Barooga is a mainly residential area, and most of its commercial and industrial needs are met in its twin town of Cobram on the south side of the Murray River.

==History==
Barooga Post Office opened on 1 May 1896.

== Heritage listings ==
Barooga has a number of heritage-listed sites, including:
- Vermont Street: Old Cobram-Barooga Bridge

==Attractions==
Being only two and a half hours drive from Melbourne, Barooga is a popular holiday destination because it offers two registered clubs, a 36-hole golf course, a nine-hole mini golf course, and river attractions, as well as a large Botanical Garden. Other attractions include a twenty-metre swing bridge, Quicks Beach, walking tracks and the Barooga Markets. Barooga is also home to the Barooga PBR – On The Murray, a bull riding event held in December.

==Education==
Barooga Public School caters for primary school students. High school students must cross the river to Cobram. The Barooga Public School follows Victorian, rather than New South Wales, school holidays.

==Population==
According to the 2021 census, there were 1,888 people in Barooga.

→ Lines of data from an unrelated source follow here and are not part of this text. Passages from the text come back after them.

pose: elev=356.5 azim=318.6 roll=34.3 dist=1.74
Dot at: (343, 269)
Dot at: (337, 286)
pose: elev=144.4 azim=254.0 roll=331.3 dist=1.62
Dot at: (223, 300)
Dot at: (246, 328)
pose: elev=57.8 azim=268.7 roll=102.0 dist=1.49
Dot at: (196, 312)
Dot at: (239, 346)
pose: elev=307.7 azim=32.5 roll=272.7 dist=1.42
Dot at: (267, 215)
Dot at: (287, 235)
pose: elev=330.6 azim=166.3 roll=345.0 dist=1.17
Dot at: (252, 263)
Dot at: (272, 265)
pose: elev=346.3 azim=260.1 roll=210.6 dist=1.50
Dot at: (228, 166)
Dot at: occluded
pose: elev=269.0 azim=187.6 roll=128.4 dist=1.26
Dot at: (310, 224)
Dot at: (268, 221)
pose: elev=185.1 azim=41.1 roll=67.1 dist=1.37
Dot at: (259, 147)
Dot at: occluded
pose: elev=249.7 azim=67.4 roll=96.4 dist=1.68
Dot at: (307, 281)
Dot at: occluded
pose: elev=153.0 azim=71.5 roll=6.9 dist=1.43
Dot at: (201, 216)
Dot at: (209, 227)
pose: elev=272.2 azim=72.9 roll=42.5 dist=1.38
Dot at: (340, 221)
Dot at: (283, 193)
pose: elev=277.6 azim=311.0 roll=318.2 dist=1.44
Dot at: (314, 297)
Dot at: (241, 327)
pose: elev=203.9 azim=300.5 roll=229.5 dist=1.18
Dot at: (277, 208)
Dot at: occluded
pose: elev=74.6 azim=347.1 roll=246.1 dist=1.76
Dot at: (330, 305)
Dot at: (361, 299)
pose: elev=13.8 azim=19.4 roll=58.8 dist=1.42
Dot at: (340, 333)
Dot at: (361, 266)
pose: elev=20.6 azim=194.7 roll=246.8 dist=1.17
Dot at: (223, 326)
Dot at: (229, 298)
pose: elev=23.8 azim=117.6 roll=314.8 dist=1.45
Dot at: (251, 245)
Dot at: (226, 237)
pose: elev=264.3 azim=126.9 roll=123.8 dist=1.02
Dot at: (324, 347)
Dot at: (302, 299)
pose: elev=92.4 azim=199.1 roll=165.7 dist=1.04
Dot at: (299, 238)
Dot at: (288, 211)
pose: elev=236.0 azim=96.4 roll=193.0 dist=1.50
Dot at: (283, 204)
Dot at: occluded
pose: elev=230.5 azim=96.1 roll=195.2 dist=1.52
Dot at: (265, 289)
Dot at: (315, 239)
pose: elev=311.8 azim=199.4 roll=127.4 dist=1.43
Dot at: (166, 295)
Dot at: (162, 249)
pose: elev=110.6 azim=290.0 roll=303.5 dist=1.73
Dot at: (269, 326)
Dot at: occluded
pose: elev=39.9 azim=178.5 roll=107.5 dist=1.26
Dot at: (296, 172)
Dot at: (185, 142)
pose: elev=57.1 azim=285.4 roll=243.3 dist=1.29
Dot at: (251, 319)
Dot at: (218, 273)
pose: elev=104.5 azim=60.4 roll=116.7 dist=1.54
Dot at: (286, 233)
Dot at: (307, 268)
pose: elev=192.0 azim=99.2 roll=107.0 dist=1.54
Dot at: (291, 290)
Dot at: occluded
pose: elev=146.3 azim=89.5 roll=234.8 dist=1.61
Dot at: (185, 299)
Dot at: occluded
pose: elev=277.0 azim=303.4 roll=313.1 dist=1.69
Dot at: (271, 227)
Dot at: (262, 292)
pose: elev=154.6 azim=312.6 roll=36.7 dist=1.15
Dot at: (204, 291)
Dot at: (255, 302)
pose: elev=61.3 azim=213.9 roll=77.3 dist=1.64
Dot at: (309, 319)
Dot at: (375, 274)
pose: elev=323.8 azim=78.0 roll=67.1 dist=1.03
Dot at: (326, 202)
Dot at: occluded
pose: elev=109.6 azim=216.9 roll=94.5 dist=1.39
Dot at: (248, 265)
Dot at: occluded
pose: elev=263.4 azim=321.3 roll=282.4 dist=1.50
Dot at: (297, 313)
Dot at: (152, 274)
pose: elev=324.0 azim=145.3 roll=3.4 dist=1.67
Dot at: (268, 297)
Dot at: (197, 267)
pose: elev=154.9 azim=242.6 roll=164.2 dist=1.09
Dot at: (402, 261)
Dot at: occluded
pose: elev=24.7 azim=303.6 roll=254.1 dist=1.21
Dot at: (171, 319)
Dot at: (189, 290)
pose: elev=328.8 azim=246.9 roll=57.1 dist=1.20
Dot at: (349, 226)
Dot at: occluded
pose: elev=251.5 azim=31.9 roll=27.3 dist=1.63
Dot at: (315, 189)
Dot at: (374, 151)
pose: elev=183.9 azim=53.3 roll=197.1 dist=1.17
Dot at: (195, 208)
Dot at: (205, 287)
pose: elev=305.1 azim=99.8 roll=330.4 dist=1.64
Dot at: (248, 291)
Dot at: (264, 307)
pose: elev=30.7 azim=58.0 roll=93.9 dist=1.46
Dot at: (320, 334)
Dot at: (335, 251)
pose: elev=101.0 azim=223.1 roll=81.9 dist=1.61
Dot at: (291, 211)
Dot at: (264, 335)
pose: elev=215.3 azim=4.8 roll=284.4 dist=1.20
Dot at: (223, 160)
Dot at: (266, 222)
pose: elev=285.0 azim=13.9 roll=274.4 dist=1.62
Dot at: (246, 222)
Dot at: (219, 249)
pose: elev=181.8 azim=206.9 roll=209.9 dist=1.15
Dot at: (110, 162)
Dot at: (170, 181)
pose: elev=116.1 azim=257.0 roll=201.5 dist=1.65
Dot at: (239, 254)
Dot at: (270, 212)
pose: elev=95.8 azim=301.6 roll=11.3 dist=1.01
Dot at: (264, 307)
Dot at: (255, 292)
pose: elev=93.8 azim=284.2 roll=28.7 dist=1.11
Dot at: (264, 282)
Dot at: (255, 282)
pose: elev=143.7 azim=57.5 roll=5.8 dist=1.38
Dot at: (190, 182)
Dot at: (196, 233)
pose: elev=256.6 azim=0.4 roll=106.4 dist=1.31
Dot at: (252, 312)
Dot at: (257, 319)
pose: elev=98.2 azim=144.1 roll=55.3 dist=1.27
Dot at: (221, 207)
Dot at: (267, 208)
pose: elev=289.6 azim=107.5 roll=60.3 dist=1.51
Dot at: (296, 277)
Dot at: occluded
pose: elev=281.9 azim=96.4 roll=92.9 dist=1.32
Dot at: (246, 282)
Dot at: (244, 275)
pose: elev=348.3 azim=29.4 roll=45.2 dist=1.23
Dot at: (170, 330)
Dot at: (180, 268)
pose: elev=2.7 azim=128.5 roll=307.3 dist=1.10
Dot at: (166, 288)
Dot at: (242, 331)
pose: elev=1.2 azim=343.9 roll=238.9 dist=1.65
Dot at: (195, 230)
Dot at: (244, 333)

Aboriginal and Torres Strait Islander people made up 2% of the population.
81.8% of people were born in Australia. The next most common countries of birth were England 1.6%, Malaysia 1.2% and Philippines 0.8%.
86.6% of people spoke only English at home. Other languages spoken at home included Malay 0.6% and Mandarin 0.5%.
The most common responses for religion were Catholic 28.7%, No Religion 24.0% and Anglican 19.3%.

==Postcode==

Barooga shares the postcode of 3644 with its twin town, Cobram. It is unusual for a town in New South Wales to have a postcode that begins with "3", which ordinarily signifies a location in Victoria. This is probably due to the mail being delivered via Cobram.

== Sport ==
Barooga has an Australian rules football team in the Murray Football League called the Barooga Hawks, and a cricket team in the Murray Valley Cricket Association.

Golfers play at the Cobram Barooga Golf Club (a 36-hole course) on Barooga Golf Course Road.

Other sporting clubs include soccer, netball, tennis, table tennis, bowls and mini golf.

== Nearby towns ==
Cobram, Tocumwal, Mulwala and Berrigan

== Events==
On 21 March 2013, a tornado affected Barooga, causing widespread damage across a number of towns. Millions of dollars' worth of damage was caused across Victoria and New South Wales.